Like so much that is still said about punk, your article about the return of the Sex Pistols indulges in the usual collection of half-remembered truths. Take the statement "Never Mind The Bollocks... caused uproar when it was released in October 1977...But it was one of the defining records of the punk movement". This seems reasonable on the surface but my memory differs. I'm pretty sure that by the time the album (belatedly) came out the Pistols had already had their day. Any furore over the record was really only about the title as the music had ceased to shock - or even entertain. If any of the Pistols' music was "seminal" then it was the preceding four singles - not the album. It got to number one for a mere two weeks barely punctuating a steady stream of Greatest Hits and soundtrack albums. No further singles charted from it. Anyone who quotes it as an influence probably wasn't around at the time because their singles, live performance and outrageous reportage were far more what gained them their notoriety than "Never Mind the Bollocks". In 1977 punk wasn't about albums.
Paul Clare, Nottingham

Regarding the queues outside Northern Rock offices. Could they be people trying anxiously to re-mortgage? After all, if the company I work for goes under and I can't pay the mortgage, the bank takes the house to clear the debt. Logically if the bank goes under, the debt is written off and I don't have to repay the mortgage. That's why the 30's helped those who survived - debt was written off. Or is that too simple?
Bob Connell, Shanghai

If I didn't know otherwise I'd think those queues outside Northern Rock were to deposit money not to withdraw it. With the government guarunteeing deposits and an interest rate of 6.71% at the last check it seems like a pretty good investment to me.
Jenny Em, Aberdeen

Grant (Monday's letters), are you still peeved that you didn't get an offer?
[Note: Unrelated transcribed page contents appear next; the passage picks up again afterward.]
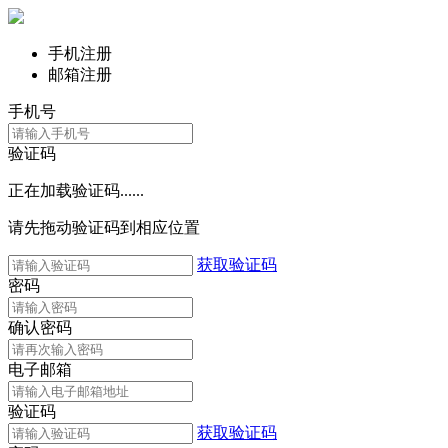
手机注册
邮箱注册
手机号
验证码
正在加载验证码......
请先拖动验证码到相应位置
获取验证码
密码
确认密码
电子邮箱
验证码
获取验证码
Maybe your grades just weren't up to it. The only time my Oxford college asked about money is after graduation when they started to include me in fundrasing letters.
Alice, London, UK

Regarding the article 'Needless risks' in police chases. Copper Minister Tony McNulty says: "The key issue was that the majority of police chases were caused by suspects refusing to stop when requested." They are an unruly bunch these criminals, but what are the minority caused by? Answers on a postcard please.
Karl Turner, Chesterfield

I guess that the people involved in this were hardened criminals then? It's okay I have my coat.